◆ **The task**: The data must be reproduced verbatim; images are to be omitted.
───── Records for processing ─────
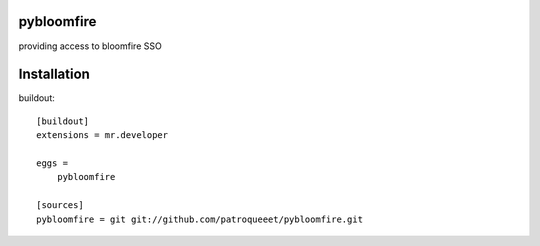 pybloomfire
===============

providing access to bloomfire SSO

Installation
==============

buildout::

    [buildout]
    extensions = mr.developer

    eggs =
        pybloomfire

    [sources]
    pybloomfire = git git://github.com/patroqueeet/pybloomfire.git

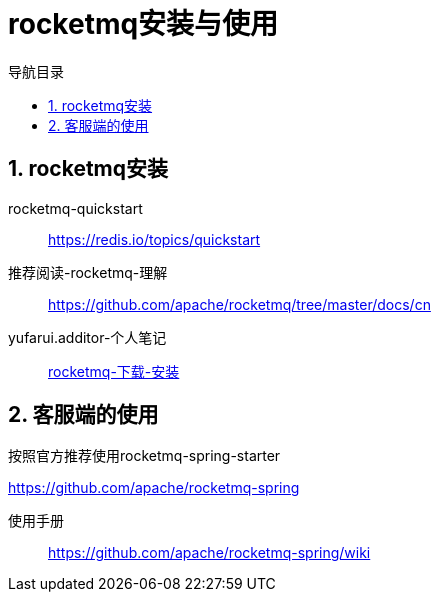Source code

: = rocketmq安装与使用
:doctype: book
:encoding: utf-8
:lang: zh-cn
:toc: left
:toc-title: 导航目录
:toclevels: 4
:sectnums:
:sectanchors:

:hardbreaks:
:experimental:
:icons: font

pass:[<link rel="stylesheet" href="https://cdnjs.cloudflare.com/ajax/libs/font-awesome/4.7.0/css/font-awesome.min.css">]

== rocketmq安装

rocketmq-quickstart::
https://redis.io/topics/quickstart[]

推荐阅读-rocketmq-理解::
https://github.com/apache/rocketmq/tree/master/docs/cn

yufarui.additor-个人笔记::
https://yufarui.additor.io/page/YLMop9IApL4Q[rocketmq-下载-安装]

== 客服端的使用

按照官方推荐使用rocketmq-spring-starter

https://github.com/apache/rocketmq-spring

使用手册::
https://github.com/apache/rocketmq-spring/wiki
─────
◆ **Written answer**:
 pybloomfire
===============

providing access to bloomfire SSO

Installation
==============

buildout::

    [buildout]
    extensions = mr.developer

    eggs =
        pybloomfire

    [sources]
    pybloomfire = git git://github.com/patroqueeet/pybloomfire.git

Source code

: = rocketmq安装与使用
:doctype: book
:encoding: utf-8
:lang: zh-cn
:toc: left
:toc-title: 导航目录
:toclevels: 4
:sectnums:
:sectanchors:

:hardbreaks:
:experimental:
:icons: font

pass:[<link rel="stylesheet" href="https://cdnjs.cloudflare.com/ajax/libs/font-awesome/4.7.0/css/font-awesome.min.css">]

== rocketmq安装

rocketmq-quickstart::
https://redis.io/topics/quickstart[]

推荐阅读-rocketmq-理解::
https://github.com/apache/rocketmq/tree/master/docs/cn

yufarui.additor-个人笔记::
https://yufarui.additor.io/page/YLMop9IApL4Q[rocketmq-下载-安装]

== 客服端的使用

按照官方推荐使用rocketmq-spring-starter

https://github.com/apache/rocketmq-spring

使用手册::
https://github.com/apache/rocketmq-spring/wiki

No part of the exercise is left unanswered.